▶ _EXERCISE_
From the first line through the line containing "bundle for macOS", transcribe the records exactly and include no other lines.
▬▬▬▬▬▬▬▬▬▬
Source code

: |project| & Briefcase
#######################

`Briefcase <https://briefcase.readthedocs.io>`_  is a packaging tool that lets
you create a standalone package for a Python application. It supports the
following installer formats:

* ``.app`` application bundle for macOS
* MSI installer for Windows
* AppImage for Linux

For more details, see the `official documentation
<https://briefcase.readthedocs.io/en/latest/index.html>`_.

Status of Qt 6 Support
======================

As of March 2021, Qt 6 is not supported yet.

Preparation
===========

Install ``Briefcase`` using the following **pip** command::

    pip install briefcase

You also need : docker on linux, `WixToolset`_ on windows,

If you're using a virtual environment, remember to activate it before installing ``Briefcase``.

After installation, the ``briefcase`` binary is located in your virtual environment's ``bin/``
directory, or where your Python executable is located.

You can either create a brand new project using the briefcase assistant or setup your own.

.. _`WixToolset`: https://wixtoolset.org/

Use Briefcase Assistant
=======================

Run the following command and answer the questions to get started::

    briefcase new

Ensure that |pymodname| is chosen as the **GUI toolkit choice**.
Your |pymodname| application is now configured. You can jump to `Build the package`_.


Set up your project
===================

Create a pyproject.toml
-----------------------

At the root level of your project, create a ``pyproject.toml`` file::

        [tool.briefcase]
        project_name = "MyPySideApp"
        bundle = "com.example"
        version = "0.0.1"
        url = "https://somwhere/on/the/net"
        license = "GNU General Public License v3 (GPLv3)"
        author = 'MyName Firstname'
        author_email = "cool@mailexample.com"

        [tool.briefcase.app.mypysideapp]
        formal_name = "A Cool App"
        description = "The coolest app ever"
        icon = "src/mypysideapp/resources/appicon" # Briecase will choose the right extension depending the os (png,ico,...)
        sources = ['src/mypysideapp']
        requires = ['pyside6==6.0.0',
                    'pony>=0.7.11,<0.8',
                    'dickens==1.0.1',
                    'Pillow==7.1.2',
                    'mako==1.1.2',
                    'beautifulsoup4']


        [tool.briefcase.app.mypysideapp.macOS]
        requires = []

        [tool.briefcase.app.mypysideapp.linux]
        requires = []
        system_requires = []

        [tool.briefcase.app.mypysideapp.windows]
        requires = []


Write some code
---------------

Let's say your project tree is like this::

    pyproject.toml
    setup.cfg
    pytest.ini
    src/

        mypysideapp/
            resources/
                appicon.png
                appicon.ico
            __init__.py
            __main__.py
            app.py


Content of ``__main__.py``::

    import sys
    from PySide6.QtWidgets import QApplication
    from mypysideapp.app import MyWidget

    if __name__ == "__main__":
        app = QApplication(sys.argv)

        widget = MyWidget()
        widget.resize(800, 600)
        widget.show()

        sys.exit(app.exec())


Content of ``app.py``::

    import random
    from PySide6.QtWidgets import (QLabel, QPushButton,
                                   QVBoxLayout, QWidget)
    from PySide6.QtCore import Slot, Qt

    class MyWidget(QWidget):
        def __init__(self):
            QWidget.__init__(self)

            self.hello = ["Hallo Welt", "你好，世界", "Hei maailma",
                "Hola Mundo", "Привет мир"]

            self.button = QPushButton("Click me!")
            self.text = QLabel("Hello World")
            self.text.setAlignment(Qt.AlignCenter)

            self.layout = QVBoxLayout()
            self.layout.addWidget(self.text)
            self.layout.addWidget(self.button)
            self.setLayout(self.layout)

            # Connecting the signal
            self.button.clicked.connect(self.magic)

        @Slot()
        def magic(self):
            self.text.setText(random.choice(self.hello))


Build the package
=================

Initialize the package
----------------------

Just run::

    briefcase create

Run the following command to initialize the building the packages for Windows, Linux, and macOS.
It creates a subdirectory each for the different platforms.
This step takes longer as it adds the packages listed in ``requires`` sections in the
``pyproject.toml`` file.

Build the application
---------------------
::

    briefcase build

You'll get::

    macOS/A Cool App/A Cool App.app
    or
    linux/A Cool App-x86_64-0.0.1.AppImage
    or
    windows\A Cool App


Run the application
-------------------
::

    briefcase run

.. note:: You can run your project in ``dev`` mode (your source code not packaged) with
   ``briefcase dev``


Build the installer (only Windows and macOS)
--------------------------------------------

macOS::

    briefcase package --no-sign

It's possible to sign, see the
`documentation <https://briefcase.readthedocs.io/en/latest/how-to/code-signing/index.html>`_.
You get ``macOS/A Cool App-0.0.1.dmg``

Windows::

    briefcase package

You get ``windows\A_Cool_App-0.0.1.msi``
▬▬▬▬▬▬▬▬▬▬
▶ _THE ANSWER_
Source code

: |project| & Briefcase
#######################

`Briefcase <https://briefcase.readthedocs.io>`_  is a packaging tool that lets
you create a standalone package for a Python application. It supports the
following installer formats:

* ``.app`` application bundle for macOS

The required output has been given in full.